De heer [gedaagde in conventie/eiser in reconventie sub 2] exploiteerde in Eindhoven een onderneming van andere aard via de vennootschap onder firma Centurion Optical Data Carrier (hierna Centurion). Door het programma raakte hij geïnteresseerd in het starten van een Nu Wonen-franchisevestiging in zijn bestaande bedrijfspand in Eindhoven. Hij nam daarover contact op met de heer [naam aandeelhouder Nu Wonen] , enig aandeelhouder en indirect bestuurder van Nu Wonen.
2.3.
Er volgden een aantal besprekingen tussen [naam aandeelhouder Nu Wonen] en [gedaagde in conventie/eiser in reconventie sub 2] , waarvan de eerste plaats vond op 4 april 2004. Bij de meeste besprekingen waren ook aanwezig mevrouw [naam partner van gedaagde in conventie/eiser in reconventie sub 2] (de partner van [gedaagde in conventie/eiser in reconventie sub 2] ) en de heer [naam directeur S-Imtac BV] (een vriend van [naam aandeelhouder Nu Wonen] ), directeur/grootaandeelhouder van S-Imtac B.V. In eerste instantie gaf [gedaagde in conventie/eiser in reconventie sub 2] aan dat hij geen franchiseovereenkomst wilde sluiten, omdat hij moeite had met de door Nu Wonen gevraagde minimum franchisefee van € 750, per maand en omdat hij terughoudend was geworden na het zien van een item in het tv-programma Tros Radar over cowboy praktijken bij verhuurkantoren.
2.4.
Op 26 juni 2014 ondertekende [gedaagde in conventie/eiser in reconventie sub 2] een schriftelijke franchiseovereenkomst (prod. 5 dagv.). [gedaagde in conventie/eiser in reconventie sub 2] las dat contract op dat moment niet door, omdat hij zijn zoontje van school moest halen en daarom haast had.
2.5.
In het ondertekende contract kreeg de besloten vennootschap Nu Wonen Eindhoven, vertegenwoordigd door [gedaagde in conventie/eiser in reconventie sub 2] , het exclusieve recht om de Nu Wonen franchiseformule uit te oefenen in het rayon Eindhoven met postcodegebied 5600 t/m 5658.

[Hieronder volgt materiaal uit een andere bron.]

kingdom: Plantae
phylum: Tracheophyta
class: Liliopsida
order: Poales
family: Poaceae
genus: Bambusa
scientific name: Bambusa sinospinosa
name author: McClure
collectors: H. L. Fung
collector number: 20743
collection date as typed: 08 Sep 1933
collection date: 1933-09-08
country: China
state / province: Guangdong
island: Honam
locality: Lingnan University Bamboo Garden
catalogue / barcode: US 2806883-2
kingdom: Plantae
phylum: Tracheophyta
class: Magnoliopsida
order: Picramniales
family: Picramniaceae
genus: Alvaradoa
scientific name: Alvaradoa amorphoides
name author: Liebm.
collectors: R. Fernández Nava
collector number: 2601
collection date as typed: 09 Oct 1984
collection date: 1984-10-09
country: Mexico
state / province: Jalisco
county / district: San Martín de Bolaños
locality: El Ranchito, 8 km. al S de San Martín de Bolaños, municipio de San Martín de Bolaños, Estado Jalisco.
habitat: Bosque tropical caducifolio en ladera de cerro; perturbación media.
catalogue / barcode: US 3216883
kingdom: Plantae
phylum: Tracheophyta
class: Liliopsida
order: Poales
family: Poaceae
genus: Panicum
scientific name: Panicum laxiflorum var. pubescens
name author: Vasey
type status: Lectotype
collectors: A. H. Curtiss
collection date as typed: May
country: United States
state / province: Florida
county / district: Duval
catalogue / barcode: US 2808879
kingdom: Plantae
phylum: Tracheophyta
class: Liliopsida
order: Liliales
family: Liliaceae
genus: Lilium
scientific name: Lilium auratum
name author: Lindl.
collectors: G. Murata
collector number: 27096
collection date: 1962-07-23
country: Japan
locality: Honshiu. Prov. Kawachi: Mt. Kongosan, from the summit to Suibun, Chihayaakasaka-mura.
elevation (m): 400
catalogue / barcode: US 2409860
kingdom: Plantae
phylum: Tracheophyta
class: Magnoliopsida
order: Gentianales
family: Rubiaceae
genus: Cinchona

De overeenkomst werd aangegaan voor vijf jaar, vanaf 1 juli 2014 tot 30 juni 2019.
Nu Wonen Eindhoven diende daarvoor aan Nu Wonen te betalen een eenmalige (bij ondertekening van de overeenkomst te betalen) entreefee van € 7.500, excl. BTW, een maandelijkse franchisefee van 8,5% van de totale maandomzet met een minimum van € 750, excl. BTW, en maandelijkse bijdragen in kosten van totaal € 149, excl. BTW.
De maandelijkse bedragen (die de rechtbank gezamenlijk als franchisefee zal aanduiden tenzij het onderscheid van belang is) dienden uiterlijk de 15e van de daarop volgende maand te zijn betaald. In artikel 7.3 van deze overeenkomst is bepaald dat, indien een van partijen ondanks een schriftelijke sommatie met een termijn van minimaal 30 dagen in gebreke blijft bij een verplichting uit de overeenkomst, de andere partij het recht heeft de overeenkomst tussentijds op te zeggen met inachtneming van een opzeggingstermijn van 14 dagen. In artikel 7.5 is bepaal dat dit onverlet laat een mogelijke schadevergoeding wegens voortijdige beëindiging van de overeenkomst.
2.6.
[naam aandeelhouder Nu Wonen] en [gedaagde in conventie/eiser in reconventie sub 2] spraken mondeling af dat over de eerste drie maanden geen franchisefee verschuldigd zou zijn.
2.7.
[gedaagde in conventie/eiser in reconventie sub 2] vroeg de Kamer van Koophandel om Nu Wonen Eindhoven BV in het Handelsregister in te schrijven, maar kreeg te horen dat voor de inschrijving van een besloten vennootschap een verklaring van een notaris moest worden overgelegd.
2.8.
Bij e-mail van 1 juli 2014 aan S-Imtac BV (prod. 5 [gedaagden in conventie/eisers in reconventie] c.s.) deelde [gedaagde in conventie/eiser in reconventie sub 2] aan [naam aandeelhouder Nu Wonen] en [naam directeur S-Imtac BV] mede dat hij het getekende contract had voorgelegd aan de advocaat mr. J. Sterk en dat die eventuele punten van aanpassing zou doorgeven. [gedaagde in conventie/eiser in reconventie sub 2] vroeg de ingangsdatum van het contract uit te stellen tot 1 september 2014 omdat de maand juli al begonnen was en [gedaagde in conventie/eiser in reconventie sub 2] nog met vakantie zou gaan. In de tussentijd zou [gedaagde in conventie/eiser in reconventie sub 2] alles goed op de rails zetten en zorgdragen voor een verklaring van een notaris en daarna de inschrijving bij de Kamer van Koophandel.
2.9.
Op 2 juli 2014 zond [naam directeur S-Imtac BV] een e-mail aan [gedaagde in conventie/eiser in reconventie sub 2] (prod. 6 [gedaagden in conventie/eisers in reconventie] c.s.) met de volgende inhoud:
“ (…) Naar aanleiding van ons prettig telefonisch onderhoud hedenochtend, bijgaand terugkoppeling op je mail d.d. 01-07-2014.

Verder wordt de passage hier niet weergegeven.